The sunshine glares on this great unfinished wall only to light
up its featureless despair, its expression of conscious,
irremediable incompleteness. Sometimes, massing its rusty screen
against the deep blue sky, with the little cross and the
sculptured porch casting a clear-cut shadow on the bricks, it
seems to have even more than a Roman desolation, it confusedly
suggests Spain and Africa--lands with no latent
risorgimenti, with absolutely nothing but a fatal past.
The legendary wolf of Rome has lately been accommodated with a
little artificial grotto, among the cacti and the palms, in the
fantastic triangular garden squeezed between the steps of the
church and the ascent to the Capitol, where she holds a perpetual
levee and "draws" apparently as powerfully as the Pope himself.
=-=-=
» **Job A**: Please give every line of the entries below as a numbered list, skipping blank lines and leaving out the pictures.

Extracted page text data
=-=-=
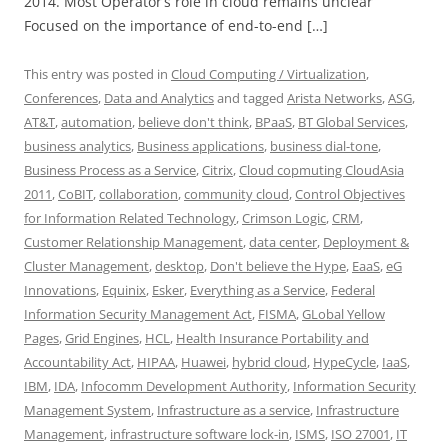
2014. Most Operator’s role in cloud remains unclear
Focused on the importance of end-to-end […]
This entry was posted in
Cloud Computing / Virtualization
,
Conferences
,
Data and Analytics
and tagged
Arista Networks
,
ASG
,
AT&T
,
automation
,
believe don't think
,
BPaaS
,
BT Global Services
,
business analytics
,
Business applications
,
business dial-tone
,
Business Process as a Service
,
Citrix
,
Cloud copmuting CloudAsia
2011
,
CoBIT
,
collaboration
,
community cloud
,
Control Objectives
for Information Related Technology
,
Crimson Logic
,
CRM
,
Customer Relationship Management
,
data center
,
Deployment &
Cluster Management
,
desktop
,
Don't believe the Hype
,
EaaS
,
eG
Innovations
,
Equinix
,
Esker
,
Everything as a Service
,
Federal
Information Security Management Act
,
FISMA
,
GLobal Yellow
Pages
,
Grid Engines
,
HCL
,
Health Insurance Portability and
Accountability Act
,
HIPAA
,
Huawei
,
hybrid cloud
,
HypeCycle
,
IaaS
,
IBM
,
IDA
,
Infocomm Development Authority
,
Information Security
Management System
,
Infrastructure as a service
,
Infrastructure
Management
,
infrastructure software lock-in
,
ISMS
,
ISO 27001
,
IT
=-=-=
» **Job B**: Decide whether each statement agrees with the passage about the unfinished wall, answering yes or no and quoting the deciding words: (i) The wolf of Rome has been given a small artificial grotto. (ii) The garden is described as circular. (iii) The wall is lit by moonlight.

» **Written reply A**:
1. 2014. Most Operator’s role in cloud remains unclear
2. Focused on the importance of end-to-end […]
3. This entry was posted in
4. Cloud Computing / Virtualization
5. ,
6. Conferences
7. ,
8. Data and Analytics
9. and tagged
10. Arista Networks
11. ,
12. ASG
13. ,
14. AT&T
15. ,
16. automation
17. ,
18. believe don't think
19. ,
20. BPaaS
21. ,
22. BT Global Services
23. ,
24. business analytics
25. ,
26. Business applications
27. ,
28. business dial-tone
29. ,
30. Business Process as a Service
31. ,
32. Citrix
33. ,
34. Cloud copmuting CloudAsia
35. 2011
36. ,
37. CoBIT
38. ,
39. collaboration
40. ,
41. community cloud
42. ,
43. Control Objectives
44. for Information Related Technology
45. ,
46. Crimson Logic
47. ,
48. CRM
49. ,
50. Customer Relationship Management
51. ,
52. data center
53. ,
54. Deployment &
55. Cluster Management
56. ,
57. desktop
58. ,
59. Don't believe the Hype
60. ,
61. EaaS
62. ,
63. eG
64. Innovations
65. ,
66. Equinix
67. ,
68. Esker
69. ,
70. Everything as a Service
71. ,
72. Federal
73. Information Security Management Act
74. ,
75. FISMA
76. ,
77. GLobal Yellow
78. Pages
79. ,
80. Grid Engines
81. ,
82. HCL
83. ,
84. Health Insurance Portability and
85. Accountability Act
86. ,
87. HIPAA
88. ,
89. Huawei
90. ,
91. hybrid cloud
92. ,
93. HypeCycle
94. ,
95. IaaS
96. ,
97. IBM
98. ,
99. IDA
100. ,
101. Infocomm Development Authority
102. ,
103. Information Security
104. Management System
105. ,
106. Infrastructure as a service
107. ,
108. Infrastructure
109. Management
110. ,
111. infrastructure software lock-in
112. ,
113. ISMS
114. ,
115. ISO 27001
116. ,
117. IT

» **Written reply B**:
(i) Yes: "The legendary wolf of Rome has lately been accommodated with a little artificial grotto"
(ii) No: "fantastic triangular garden"
(iii) No: "The sunshine glares on this great unfinished wall"